Note that several thousand fixed effects (club, league, referee) have been suppressed in order to avoid filling up 12 pages with regression results.
My logit results
I don’t get the same coefficient estimate as Pope and Pope (not surprising since I use a different variation of the data and I forgot to include the players age). However, I do get basically the same qualitative result:
the estimated effect of skin tone on probability of getting a yellow card is negative and significant, suggesting no systematic racism among soccer referees.
On the other hand, my estimate is an order of magnitude higher in absolute value…my estimate here and Pope and Pope’s estimates aren’t even close to being on the same scale…If were serious about replicating their results this would be a big problem. Luckily, I’m just using the replication task as a way to familiarize myself with these data so I can initiate my own analysis at some point soon.
Final Words
General closing words
I think the really interesting thing about this study is laid out right in the abstract:
This investigation shows how researchers vary in their analytical approaches and makes transparent how results vary based on analytical choices. We aim to address the current lack of knowledge about just how much diversity in analytic choice exists with regard to the same data, and whethersuch diversity results in different conclusions.
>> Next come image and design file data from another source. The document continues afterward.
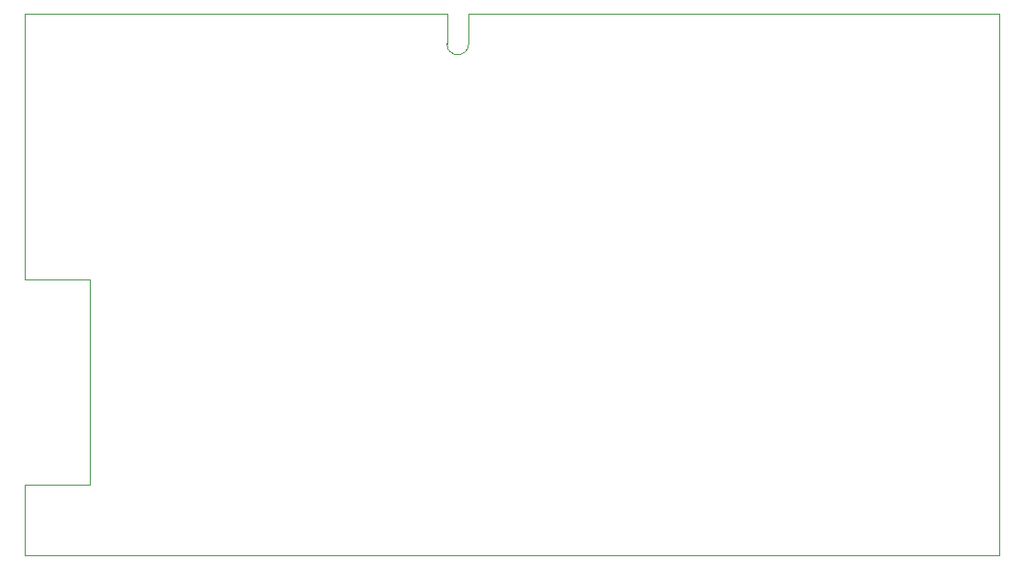
<source format=gbr>
%TF.GenerationSoftware,KiCad,Pcbnew,8.0.5*%
%TF.CreationDate,2024-11-26T11:55:41+00:00*%
%TF.ProjectId,NFC_ESP32,4e46435f-4553-4503-9332-2e6b69636164,rev?*%
%TF.SameCoordinates,Original*%
%TF.FileFunction,Profile,NP*%
%FSLAX46Y46*%
G04 Gerber Fmt 4.6, Leading zero omitted, Abs format (unit mm)*
G04 Created by KiCad (PCBNEW 8.0.5) date 2024-11-26 11:55:41*
%MOMM*%
%LPD*%
G01*
G04 APERTURE LIST*
%TA.AperFunction,Profile*%
%ADD10C,0.050000*%
%TD*%
G04 APERTURE END LIST*
D10*
X141000000Y-30000000D02*
X190000000Y-30000000D01*
X141000000Y-32750000D02*
G75*
G02*
X139000000Y-32750000I-1000000J0D01*
G01*
X141000000Y-30000000D02*
X141000000Y-32750000D01*
X139000000Y-30000000D02*
X139000000Y-32750000D01*
X139000000Y-30000000D02*
X100000000Y-30000000D01*
X190000000Y-80000000D02*
X190000000Y-30000000D01*
X100000000Y-80000000D02*
X100000000Y-73500000D01*
X100000000Y-54500000D02*
X100000000Y-30000000D01*
X106000000Y-73500000D02*
X106000000Y-54500000D01*
X100000000Y-80000000D02*
X190000000Y-80000000D01*
X100000000Y-73500000D02*
X106000000Y-73500000D01*
X106000000Y-54500000D02*
X100000000Y-54500000D01*
M02*

</source>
People will take away from this study different conclusions about the ‘trustworthyness’ of empirical work. Rather than get myself all worked up about whether we can really ‘believe’ any study, I choose to focus on what I believe to be the real meat of this study: the importance of being transparent with regard to subjective analytical choices made in the investigation of important research questions.
A specific point about my replication attemp
If you want to do this yourself I suggest you don’t bother sampling the data frame. I didn’t think this part through very well. The computational complexity here comes from trying to include several thousand different fixed effects in a logit model…not necessarily from the size of the data.